Thursday, March 19, 2009

Tragically Hip to play four Artpark shows

The Buffalo News
By Jeff Miers
NEWS POP MUSIC CRITIC


The Tragically Hip — Canada’s most popular rock band and a huge fan favorite in Western New York — will perform four shows in five days at Artpark this June, The Buffalo News has learned.

The band, which sold out two shows at the Lewiston venue last summer, will launch its tour there at 7 p. m. June 2 and continue with shows at 7 p. m. on June 4, 5 and 6, according to promoter Fun Time Presents. Fun Time’s Artie Kwitchoff and Donny Kutzbach will announce the concerts today.

Tickets for all four shows are $59.50 apiece and will go on sale at noon Friday through Tickets.com and the Artpark box office.
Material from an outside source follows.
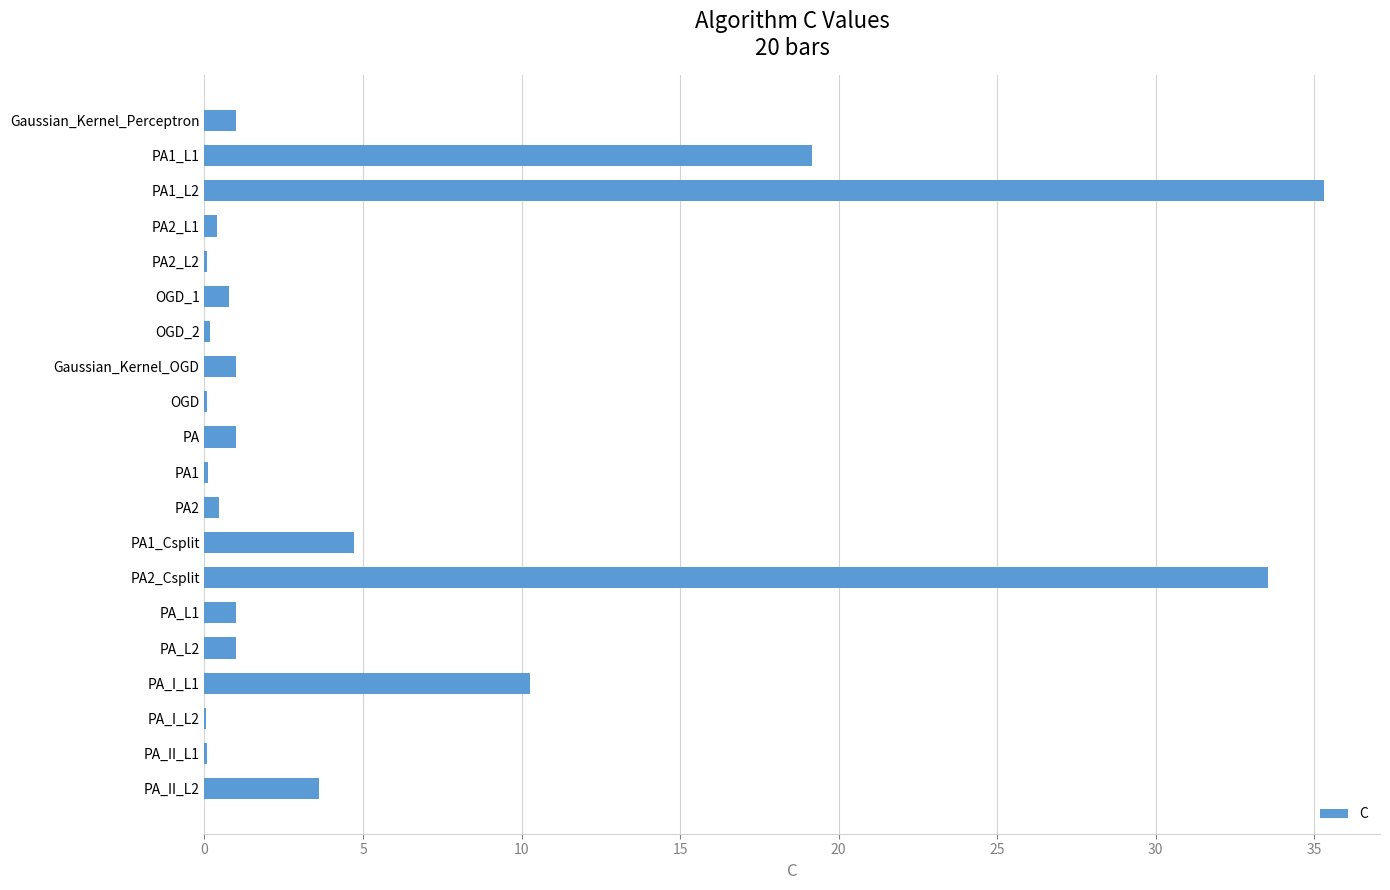

Which category has the highest value across all series?

PA1_L2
All seats are reserved pavilion seating.

The tour is to promote the Hip’s 12th studio album, “We Are the Same,” to be released April 7.
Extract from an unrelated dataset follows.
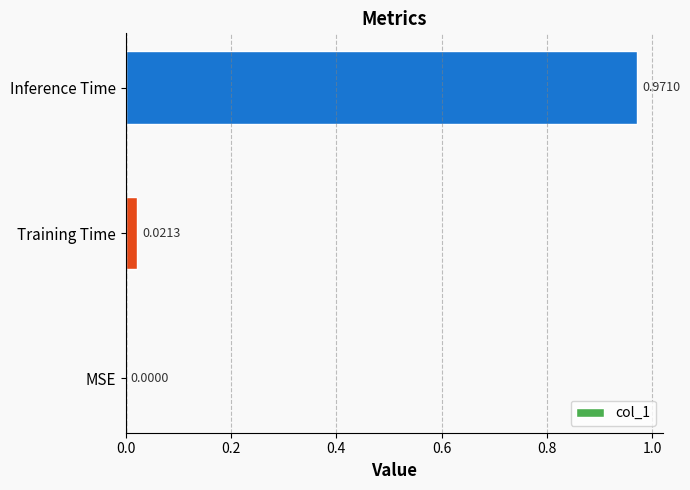

Are the bars horizontal?

Yes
The Tragically Hip performed its first area show within the relatively intimate confines of Nietzsche’s in Allentown back in 1989. The band, led by Gordon Downie, has been performing here ever since, in venues ranging from the Town Ballroom, to Darien Lake Performing Arts Center to HSBC Arena, building a sizable and incredibly loyal Buffalo audience in the process.
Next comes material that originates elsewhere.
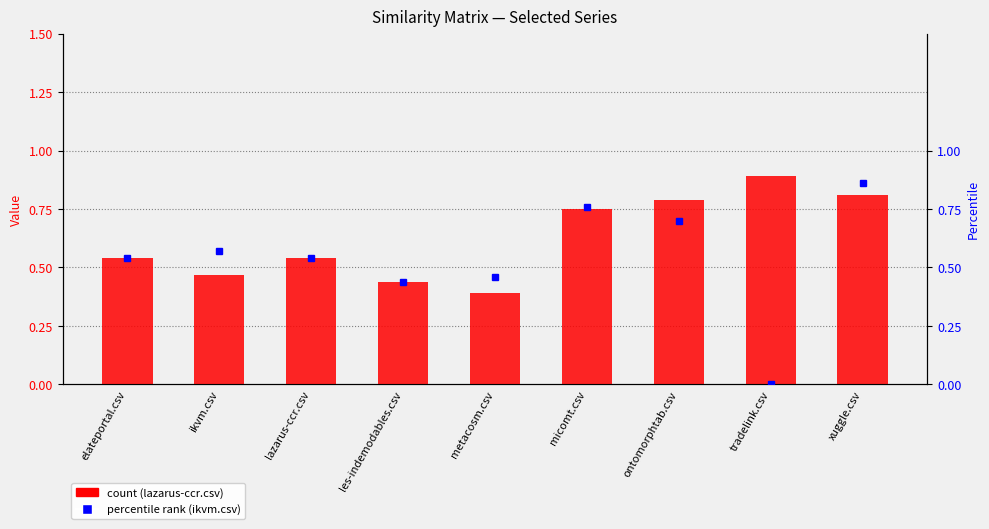

At how many categories does at least one series exceed 0?

9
Since its formation in Kingston, Ont., where it cut its teeth in a manner similar to many Buffalo groups — covering the songs of famous acts in tiny bars and gradually sneaking in more and more of its own material — the Tragically Hip has grown into one of the most successful bands ever in Canada, selling out arenas from Vancouver to Toronto.

Buffalo has long mirrored Canada’s Hip-mania. And though the Hip has amassed a vast fan base here and in other border cities such as Detroit, in most other parts of the United States, it remains more of a cult act, routinely playing in midsize clubs.

“We in Buffalo know what Canada knows,” said Kutzbach. “This is one of the last great rock bands of our era. There is a definite artistic side to the band; they’re great musicians, and Gord Downie is a wonderful poet. But there’s also always that salt-of-the-earth, blue-collar aspect to what they do. It’s real, genuine rock ’n’ roll, and that’s something to value, because it’s so rare today.”